### WORK TO BE COMPLETED
Retype the entries below without any change.
------ ENTRIES SHOWN
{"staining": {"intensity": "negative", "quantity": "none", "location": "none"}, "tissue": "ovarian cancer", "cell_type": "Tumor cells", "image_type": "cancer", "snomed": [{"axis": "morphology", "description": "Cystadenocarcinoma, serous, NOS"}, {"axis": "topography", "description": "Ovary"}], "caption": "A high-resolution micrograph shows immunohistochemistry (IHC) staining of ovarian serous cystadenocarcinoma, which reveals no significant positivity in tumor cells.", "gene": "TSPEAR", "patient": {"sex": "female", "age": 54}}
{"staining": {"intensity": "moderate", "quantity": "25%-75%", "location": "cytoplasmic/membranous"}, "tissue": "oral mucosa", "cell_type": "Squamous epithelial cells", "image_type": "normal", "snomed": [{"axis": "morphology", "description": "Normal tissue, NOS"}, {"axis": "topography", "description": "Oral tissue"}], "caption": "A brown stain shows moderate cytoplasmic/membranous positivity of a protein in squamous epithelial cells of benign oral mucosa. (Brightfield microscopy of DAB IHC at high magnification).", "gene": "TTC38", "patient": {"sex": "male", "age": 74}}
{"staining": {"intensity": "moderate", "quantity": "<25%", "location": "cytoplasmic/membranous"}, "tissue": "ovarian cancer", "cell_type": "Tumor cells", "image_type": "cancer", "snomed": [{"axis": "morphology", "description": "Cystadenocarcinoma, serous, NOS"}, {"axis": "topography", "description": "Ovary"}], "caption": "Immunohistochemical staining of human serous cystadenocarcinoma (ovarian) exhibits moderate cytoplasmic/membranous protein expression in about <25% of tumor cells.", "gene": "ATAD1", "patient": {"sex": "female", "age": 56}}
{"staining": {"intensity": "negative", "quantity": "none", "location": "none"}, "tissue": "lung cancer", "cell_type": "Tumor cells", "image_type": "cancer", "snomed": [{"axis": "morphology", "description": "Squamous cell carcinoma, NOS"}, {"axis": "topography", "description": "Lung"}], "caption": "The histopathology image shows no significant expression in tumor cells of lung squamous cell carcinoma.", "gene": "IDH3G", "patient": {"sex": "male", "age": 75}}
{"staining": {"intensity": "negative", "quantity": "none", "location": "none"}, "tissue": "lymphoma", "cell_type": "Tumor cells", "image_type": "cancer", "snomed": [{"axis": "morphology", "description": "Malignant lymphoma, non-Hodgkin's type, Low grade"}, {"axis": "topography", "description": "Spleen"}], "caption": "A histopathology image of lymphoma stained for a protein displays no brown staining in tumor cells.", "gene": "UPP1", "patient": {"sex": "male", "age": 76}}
------------
### OUTPUT BELOW
{"staining": {"intensity": "negative", "quantity": "none", "location": "none"}, "tissue": "ovarian cancer", "cell_type": "Tumor cells", "image_type": "cancer", "snomed": [{"axis": "morphology", "description": "Cystadenocarcinoma, serous, NOS"}, {"axis": "topography", "description": "Ovary"}], "caption": "A high-resolution micrograph shows immunohistochemistry (IHC) staining of ovarian serous cystadenocarcinoma, which reveals no significant positivity in tumor cells.", "gene": "TSPEAR", "patient": {"sex": "female", "age": 54}}
{"staining": {"intensity": "moderate", "quantity": "25%-75%", "location": "cytoplasmic/membranous"}, "tissue": "oral mucosa", "cell_type": "Squamous epithelial cells", "image_type": "normal", "snomed": [{"axis": "morphology", "description": "Normal tissue, NOS"}, {"axis": "topography", "description": "Oral tissue"}], "caption": "A brown stain shows moderate cytoplasmic/membranous positivity of a protein in squamous epithelial cells of benign oral mucosa. (Brightfield microscopy of DAB IHC at high magnification).", "gene": "TTC38", "patient": {"sex": "male", "age": 74}}
{"staining": {"intensity": "moderate", "quantity": "<25%", "location": "cytoplasmic/membranous"}, "tissue": "ovarian cancer", "cell_type": "Tumor cells", "image_type": "cancer", "snomed": [{"axis": "morphology", "description": "Cystadenocarcinoma, serous, NOS"}, {"axis": "topography", "description": "Ovary"}], "caption": "Immunohistochemical staining of human serous cystadenocarcinoma (ovarian) exhibits moderate cytoplasmic/membranous protein expression in about <25% of tumor cells.", "gene": "ATAD1", "patient": {"sex": "female", "age": 56}}
{"staining": {"intensity": "negative", "quantity": "none", "location": "none"}, "tissue": "lung cancer", "cell_type": "Tumor cells", "image_type": "cancer", "snomed": [{"axis": "morphology", "description": "Squamous cell carcinoma, NOS"}, {"axis": "topography", "description": "Lung"}], "caption": "The histopathology image shows no significant expression in tumor cells of lung squamous cell carcinoma.", "gene": "IDH3G", "patient": {"sex": "male", "age": 75}}
{"staining": {"intensity": "negative", "quantity": "none", "location": "none"}, "tissue": "lymphoma", "cell_type": "Tumor cells", "image_type": "cancer", "snomed": [{"axis": "morphology", "description": "Malignant lymphoma, non-Hodgkin's type, Low grade"}, {"axis": "topography", "description": "Spleen"}], "caption": "A histopathology image of lymphoma stained for a protein displays no brown staining in tumor cells.", "gene": "UPP1", "patient": {"sex": "male", "age": 76}}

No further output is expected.